> _What needs to be done_
Convert every line of the records into a JSON list of strings, one string per line, with blank lines omitted.

-------- Records provided

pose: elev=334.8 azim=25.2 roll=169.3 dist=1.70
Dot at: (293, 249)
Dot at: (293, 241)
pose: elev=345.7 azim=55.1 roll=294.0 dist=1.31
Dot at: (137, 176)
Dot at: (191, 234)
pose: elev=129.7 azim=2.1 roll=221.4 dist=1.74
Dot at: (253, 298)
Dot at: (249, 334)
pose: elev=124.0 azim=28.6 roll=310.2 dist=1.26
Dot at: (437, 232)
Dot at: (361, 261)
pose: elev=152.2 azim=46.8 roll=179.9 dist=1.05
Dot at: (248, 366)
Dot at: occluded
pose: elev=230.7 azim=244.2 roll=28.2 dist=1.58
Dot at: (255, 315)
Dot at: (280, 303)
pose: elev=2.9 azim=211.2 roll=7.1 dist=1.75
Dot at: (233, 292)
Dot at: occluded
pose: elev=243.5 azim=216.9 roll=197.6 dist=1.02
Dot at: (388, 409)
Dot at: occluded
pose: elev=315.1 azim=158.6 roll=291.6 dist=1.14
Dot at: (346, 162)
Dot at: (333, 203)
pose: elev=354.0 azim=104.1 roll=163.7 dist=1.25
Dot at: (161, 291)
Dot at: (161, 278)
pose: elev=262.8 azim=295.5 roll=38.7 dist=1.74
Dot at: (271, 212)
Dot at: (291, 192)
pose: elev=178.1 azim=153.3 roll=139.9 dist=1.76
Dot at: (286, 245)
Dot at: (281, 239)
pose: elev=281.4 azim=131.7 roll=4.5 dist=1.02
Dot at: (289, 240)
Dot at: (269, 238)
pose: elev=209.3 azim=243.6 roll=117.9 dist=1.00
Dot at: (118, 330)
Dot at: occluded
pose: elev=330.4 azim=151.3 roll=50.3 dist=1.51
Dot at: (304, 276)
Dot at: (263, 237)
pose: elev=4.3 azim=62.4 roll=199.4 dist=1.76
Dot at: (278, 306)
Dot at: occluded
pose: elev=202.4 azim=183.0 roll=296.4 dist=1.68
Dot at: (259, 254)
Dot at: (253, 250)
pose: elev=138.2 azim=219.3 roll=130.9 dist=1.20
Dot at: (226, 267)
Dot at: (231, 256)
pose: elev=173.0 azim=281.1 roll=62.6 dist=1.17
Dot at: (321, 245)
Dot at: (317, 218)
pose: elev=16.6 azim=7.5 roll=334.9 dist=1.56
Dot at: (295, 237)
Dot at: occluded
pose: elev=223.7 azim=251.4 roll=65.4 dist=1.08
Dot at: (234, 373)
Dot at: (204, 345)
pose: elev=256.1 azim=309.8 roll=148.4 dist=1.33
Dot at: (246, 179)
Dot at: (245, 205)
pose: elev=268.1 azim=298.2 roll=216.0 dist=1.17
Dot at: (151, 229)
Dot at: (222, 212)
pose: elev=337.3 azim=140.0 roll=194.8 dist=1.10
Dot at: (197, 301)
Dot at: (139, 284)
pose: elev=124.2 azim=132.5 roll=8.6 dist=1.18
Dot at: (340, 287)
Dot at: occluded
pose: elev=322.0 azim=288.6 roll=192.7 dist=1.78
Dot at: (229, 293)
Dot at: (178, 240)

----------------

> _Written answer_
[
  "pose: elev=334.8 azim=25.2 roll=169.3 dist=1.70",
  "Dot at: (293, 249)",
  "Dot at: (293, 241)",
  "pose: elev=345.7 azim=55.1 roll=294.0 dist=1.31",
  "Dot at: (137, 176)",
  "Dot at: (191, 234)",
  "pose: elev=129.7 azim=2.1 roll=221.4 dist=1.74",
  "Dot at: (253, 298)",
  "Dot at: (249, 334)",
  "pose: elev=124.0 azim=28.6 roll=310.2 dist=1.26",
  "Dot at: (437, 232)",
  "Dot at: (361, 261)",
  "pose: elev=152.2 azim=46.8 roll=179.9 dist=1.05",
  "Dot at: (248, 366)",
  "Dot at: occluded",
  "pose: elev=230.7 azim=244.2 roll=28.2 dist=1.58",
  "Dot at: (255, 315)",
  "Dot at: (280, 303)",
  "pose: elev=2.9 azim=211.2 roll=7.1 dist=1.75",
  "Dot at: (233, 292)",
  "Dot at: occluded",
  "pose: elev=243.5 azim=216.9 roll=197.6 dist=1.02",
  "Dot at: (388, 409)",
  "Dot at: occluded",
  "pose: elev=315.1 azim=158.6 roll=291.6 dist=1.14",
  "Dot at: (346, 162)",
  "Dot at: (333, 203)",
  "pose: elev=354.0 azim=104.1 roll=163.7 dist=1.25",
  "Dot at: (161, 291)",
  "Dot at: (161, 278)",
  "pose: elev=262.8 azim=295.5 roll=38.7 dist=1.74",
  "Dot at: (271, 212)",
  "Dot at: (291, 192)",
  "pose: elev=178.1 azim=153.3 roll=139.9 dist=1.76",
  "Dot at: (286, 245)",
  "Dot at: (281, 239)",
  "pose: elev=281.4 azim=131.7 roll=4.5 dist=1.02",
  "Dot at: (289, 240)",
  "Dot at: (269, 238)",
  "pose: elev=209.3 azim=243.6 roll=117.9 dist=1.00",
  "Dot at: (118, 330)",
  "Dot at: occluded",
  "pose: elev=330.4 azim=151.3 roll=50.3 dist=1.51",
  "Dot at: (304, 276)",
  "Dot at: (263, 237)",
  "pose: elev=4.3 azim=62.4 roll=199.4 dist=1.76",
  "Dot at: (278, 306)",
  "Dot at: occluded",
  "pose: elev=202.4 azim=183.0 roll=296.4 dist=1.68",
  "Dot at: (259, 254)",
  "Dot at: (253, 250)",
  "pose: elev=138.2 azim=219.3 roll=130.9 dist=1.20",
  "Dot at: (226, 267)",
  "Dot at: (231, 256)",
  "pose: elev=173.0 azim=281.1 roll=62.6 dist=1.17",
  "Dot at: (321, 245)",
  "Dot at: (317, 218)",
  "pose: elev=16.6 azim=7.5 roll=334.9 dist=1.56",
  "Dot at: (295, 237)",
  "Dot at: occluded",
  "pose: elev=223.7 azim=251.4 roll=65.4 dist=1.08",
  "Dot at: (234, 373)",
  "Dot at: (204, 345)",
  "pose: elev=256.1 azim=309.8 roll=148.4 dist=1.33",
  "Dot at: (246, 179)",
  "Dot at: (245, 205)",
  "pose: elev=268.1 azim=298.2 roll=216.0 dist=1.17",
  "Dot at: (151, 229)",
  "Dot at: (222, 212)",
  "pose: elev=337.3 azim=140.0 roll=194.8 dist=1.10",
  "Dot at: (197, 301)",
  "Dot at: (139, 284)",
  "pose: elev=124.2 azim=132.5 roll=8.6 dist=1.18",
  "Dot at: (340, 287)",
  "Dot at: occluded",
  "pose: elev=322.0 azim=288.6 roll=192.7 dist=1.78",
  "Dot at: (229, 293)",
  "Dot at: (178, 240)"
]